Né le 30 juillet 1906 au Kremlin-Bicêtre (Seine, Val-de-Marne), fusillé comme otage le 15 décembre 1941 à Fontevrault-l’Abbaye (Fontevraud, Maine-et-Loire) ; plombier ; militant communiste de Villejuif.

Les fusillés de Villejuif
Les fusillés de Villejuif
copyright Pierre Cardon
Charles Dehan était le fils d’Augustin Dehan et d’Irina Dupont. Il avait deux sœurs. De la classe 1926, il effectua son service militaire durant dix-huit mois, au Havre (Seine-Inférieure, Seine-Maritime) au sein du 129e Régiment d’infanterie. Il se maria ensuite avec Gisèle Marquette, ils eurent un fils né en 1932. Il habitait 3 allée Alphonse-Daudet à Villejuif (Val-de-Marne). Mais très vite, il devint veuf.
À la suite de son arrestation à Paris le 3 juillet 1941, la police française effectua une perquisition dans une chambre louée par Charles Dehan au no 3 de la rue des Francs-Bourgeois à Paris, bien que son domicile principal soit à Villejuif. Il y fut découvert un stock important de matériel de propagande communiste d’un volume de trois mètres cubes environ comprenant des tracts, des imprimés, des papillons, et des paquets de tracts ficelés et préparés à être distribués. Le 3 juillet 1941, le juge d’instruction au tribunal de première instance de la Seine émit un mandat de dépôt contre Dehan à la maison d’arrêt de la Santé à Paris. Par arrêt en date du 29 octobre 1941, la Section spéciale de la cour d’appel de Paris le déclara coupable d’infraction au décret du 26 septembre 1939 commise depuis moins de dix ans sur le territoire français et le condamna, en vertu des articles 8 du décret du 14 août 1941, à la peine de vingt ans de travaux forcés.

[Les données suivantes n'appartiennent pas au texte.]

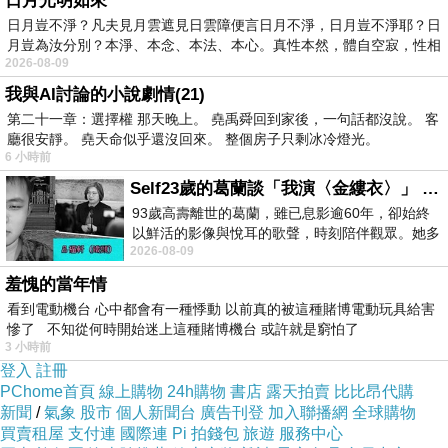
日月光明如來
日月豈不淨？凡夫見月雲遮見日雲障便言日月不淨，日月豈不淨耶？日
月豈為汝分別？本淨、本念、本法、本心。真性本然，體自空寂，性相
2026-08-09
我與AI討論的小說劇情(21)
第二十一章：選擇權 那天晚上。 堯禹舜回到家後，一句話都沒說。 客
廳很安靜。 堯天命似乎還沒回來。 整個房子只剩冰冷燈光。
6 小時前
Self23歲的葛蘭談「我演〈金縷衣〉」 #戀上老電影 #粟子 #葛蘭
93歲高壽離世的葛蘭，雖已息影逾60年，卻始終
以鮮活的影像與悅耳的歌聲，時刻陪伴觀眾。她多
2026-08-09
才多藝、陽光開朗的形象，不僅保留在電影
羞愧的當年情
看到電動機台 心中都會有一種悸動 以前真的被這種賭博電動玩具給害
慘了 不知從何時開始迷上這種賭博機台 或許就是窮怕了
3 小時前
登入
註冊
PChome首頁
線上購物
24h購物
書店
露天拍賣
比比昂代購
新聞
/
氣象
股市
個人新聞台
廣告刊登
加入聯播網
全球購物
買賣租屋
支付連
國際連
Pi 拍錢包
旅遊
服務中心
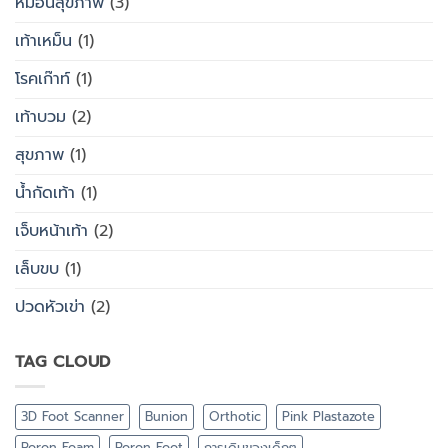
หมอนสุขภาพ
(3)
เท้าเหม็น
(1)
โรคเก๊าท์
(1)
เท้าบวม
(2)
สุขภาพ
(1)
น้ำกัดเท้า
(1)
เจ็บหน้าเท้า
(2)
เล็บขบ
(1)
ปวดหัวเข่า
(2)
TAG CLOUD
3D Foot Scanner
Bunion
Orthotic
Pink Plastazote
Poron Foam
Poron Foot
การเดินของเด็กๆ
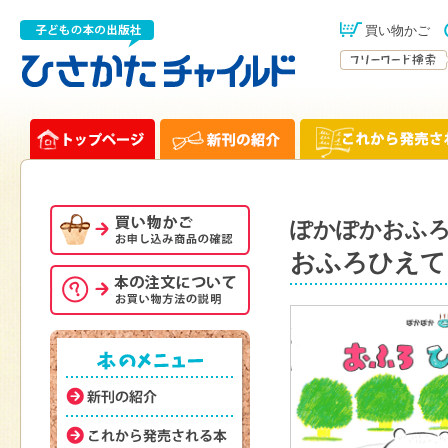
買い物かご
ぽかぽかおふ
おふろひえて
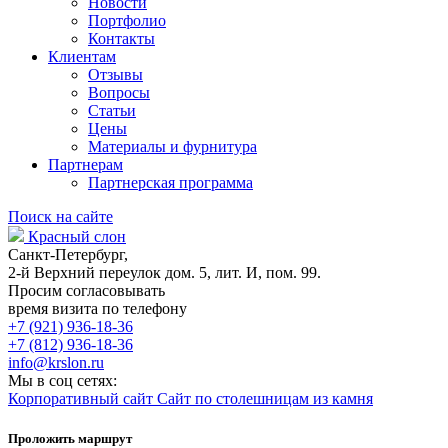
Новости
Портфолио
Контакты
Клиентам
Отзывы
Вопросы
Статьи
Цены
Материалы и фурнитура
Партнерам
Партнерская программа
Поиск на сайте
Красный слон
Санкт-Петербург,
2-й Верхний переулок дом. 5, лит. И, пом. 99.
Просим согласовывать
время визита по телефону
+7 (921) 936-18-36
+7 (812) 936-18-36
info@krslon.ru
Мы в соц сетях:
Корпоративный сайт
Сайт по столешницам из камня
Проложить маршрут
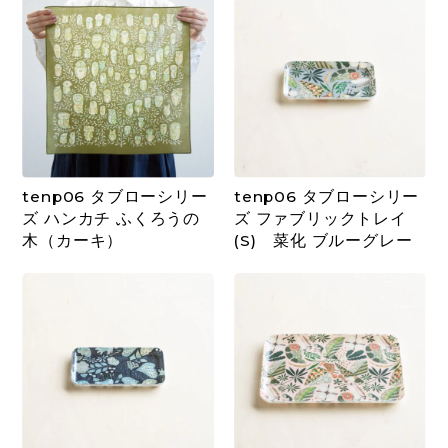
tenp06 タブローシリー
tenp06 タブローシリー
ズ ハンカチ ふくろうの
ズ ファブリックトレイ
木（カーキ）
(S) 菜化 ブルーグレー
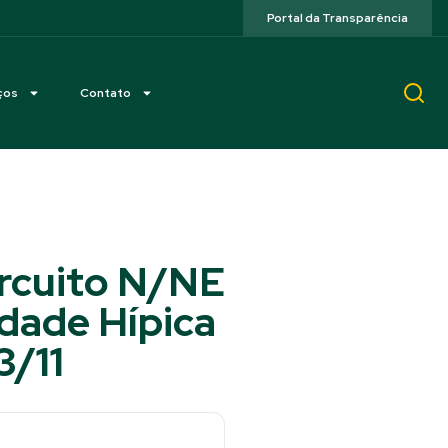
Portal da Transparência
ços
Contato
rcuito N/NE
edade Hípica
3/11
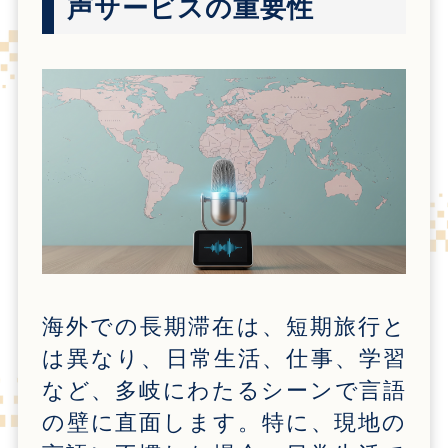
声サービスの重要性
海外での長期滞在は、短期旅行と
は異なり、日常生活、仕事、学習
など、多岐にわたるシーンで言語
の壁に直面します。特に、現地の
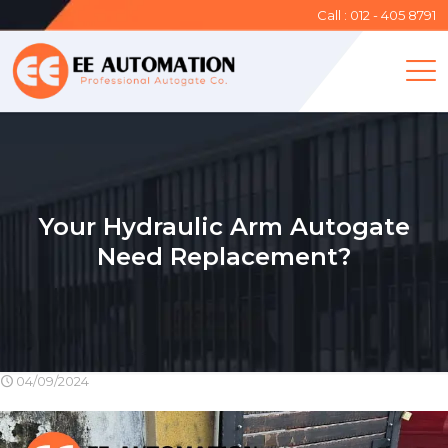
Call : 012 - 405 8791
Your Hydraulic Arm Autogate
Need Replacement?
04/09/2024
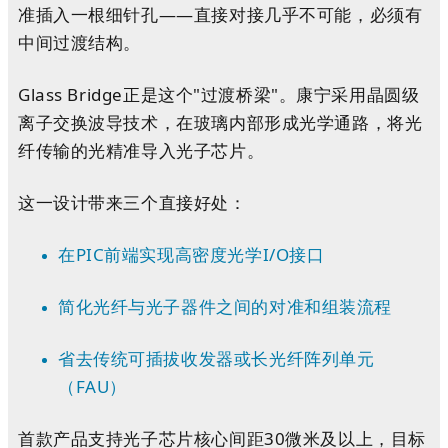
准插入一根细针孔——直接对接几乎不可能，必须有
中间过渡结构。
Glass Bridge正是这个"过渡桥梁"。康宁采用晶圆级
离子交换波导技术，在玻璃内部形成光学通路，将光
纤传输的光精准导入光子芯片。
这一设计带来三个直接好处：
在PIC前端实现高密度光学I/O接口
简化光纤与光子器件之间的对准和组装流程
省去传统可插拔收发器或长光纤阵列单元
（FAU）
首款产品支持光子芯片核心间距30微米及以上，目标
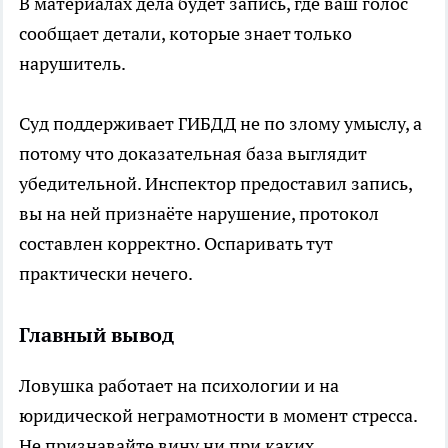
В материалах дела будет запись, где ваш голос
сообщает детали, которые знает только
нарушитель.
Суд поддерживает ГИБДД не по злому умыслу, а
потому что доказательная база выглядит
убедительной. Инспектор предоставил запись,
вы на ней признаёте нарушение, протокол
составлен корректно. Оспаривать тут
практически нечего.
Главный вывод
Ловушка работает на психологии и на
юридической неграмотности в момент стресса.
Не признавайте вину ни при каких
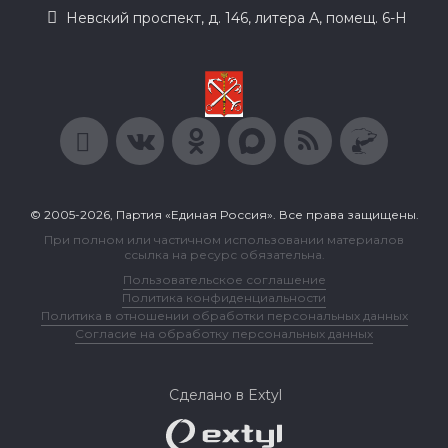
Невский проспект, д. 146, литера А, помещ. 6-Н
© 2005-2026, Партия «Единая Россия». Все права защищены.
При полном или частичном использовании материалов
ссылка на ресурс обязательна.
Пользовательское соглашение
Политика конфиденциальности
Политика в отношении обработки персональных данных
Согласие на обработку персональных данных
Сделано в Extyl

Par la suite, il fut conduit à la prison de Fresnes (cellule no 397 – 2e division), puis transféré à la maison centrale de Fontevrault-l’Abbaye (Fontevraud, Maine-et-Loire) le 12 décembre 1941 (écrou no 2010). Pour son activité communiste et dans le cadre de la loi sur les otages instituée par les autorités militaires allemandes, Charles Dehan a été fusillé, le 15 décembre 1941, à 15 h 28, à Fontevrault-l’Abbaye (Fontevraud, Maine-et-Loire) sur un terrain militaire situé route de Bizay, en limite de la commune de L’Épied (Maine-et-Loire), au lieu-dit « Le Pas de tir américain ».
Ce même jour, et en ce lieu, Joseph Darriet, Joseph Monetti et Joseph Pelluau furent aussi exécutés.
Charles Dehan a été fusillé comme otage en représailles aux attentats du 28 novembre 1941 et du 7 décembre 1941.
Depuis la guerre, une plaque porte son nom au no 159 de la rue du Château-des-Rentiers à Paris (XIIIe arr.).
Sources

SOURCES : DAVCC, Caen (Notes Thomas Pouty). – Arch. Dép. Maine-et-Loire, 181 J 50, 197 J 2, 18 W 27, 248 W 5, 303 W 291. – Arch. mun. Angers, 28 J 28.